27. Mai 1999 | Süddeutsche Zeitung | Fernsehen, Rezension | Die Profis

Ohne Schirm und Charme

Samstag: Die nächste Generation der "Profis" tritt an

Als DIE PROFIS in den späten Siebzigern im Fernsehen liefen, hatte man eigentlich andere Probleme, als zwei Typen mit haarsträubenden Frisuren beim Lösen sinnloser Fälle zuzusehen. Aber irgendwie hat man es dann trotzdem getan, weil damals das Privatfernsehen noch nicht erfunden war und auf den paar verfügbaren Kanälen sonst nichts los war.

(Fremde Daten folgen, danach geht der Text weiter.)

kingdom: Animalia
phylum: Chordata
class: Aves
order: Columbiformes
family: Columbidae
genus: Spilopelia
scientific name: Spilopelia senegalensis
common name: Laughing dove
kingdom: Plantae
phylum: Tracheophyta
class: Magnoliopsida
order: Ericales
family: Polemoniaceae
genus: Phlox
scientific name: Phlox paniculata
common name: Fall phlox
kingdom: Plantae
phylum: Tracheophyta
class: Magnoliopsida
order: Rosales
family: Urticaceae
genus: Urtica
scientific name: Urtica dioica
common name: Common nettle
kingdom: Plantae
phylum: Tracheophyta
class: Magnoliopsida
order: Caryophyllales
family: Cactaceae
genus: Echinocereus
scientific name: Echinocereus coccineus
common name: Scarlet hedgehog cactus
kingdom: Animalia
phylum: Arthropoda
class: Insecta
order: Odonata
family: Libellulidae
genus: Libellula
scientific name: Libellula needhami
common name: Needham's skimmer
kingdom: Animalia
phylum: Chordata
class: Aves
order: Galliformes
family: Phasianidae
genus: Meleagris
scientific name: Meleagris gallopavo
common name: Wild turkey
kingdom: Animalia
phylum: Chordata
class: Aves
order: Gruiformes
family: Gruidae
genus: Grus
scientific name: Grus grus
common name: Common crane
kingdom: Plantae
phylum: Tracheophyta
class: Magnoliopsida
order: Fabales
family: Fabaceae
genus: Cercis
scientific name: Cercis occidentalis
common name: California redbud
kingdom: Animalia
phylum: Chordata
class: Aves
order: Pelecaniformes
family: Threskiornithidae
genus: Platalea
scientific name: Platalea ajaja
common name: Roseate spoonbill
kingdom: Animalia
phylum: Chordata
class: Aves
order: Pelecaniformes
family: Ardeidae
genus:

Die Serie, von der 57 Folgen gedreht worden waren, war durch und durch britisch, aber nicht im Sinne von Schirm, Charme und Melone, sondern eher deshalb, weil zwei bemerkenswert schlecht gelaunte und gekleidete Burschen in einem silbernen Ford Capri S herumfuhren, der damals als Auto galt, das ähnlich wenig Ausstrahlung besaß wie seine beiden Fahrer. Fairerweise muß man dazusagen, daß aus heutiger Sicht sowohl der Capri wie die Profis selbst an Charme gewaltig gewonnen haben. Was auch daran liegen mag, daß seit MIAMI VICE sämtliche Serien (und Autos) unterschiedslos einem modischen Oberflächenglanz verfallen sind, der zu einer eigenartigen Gesichtslosigkeit führt.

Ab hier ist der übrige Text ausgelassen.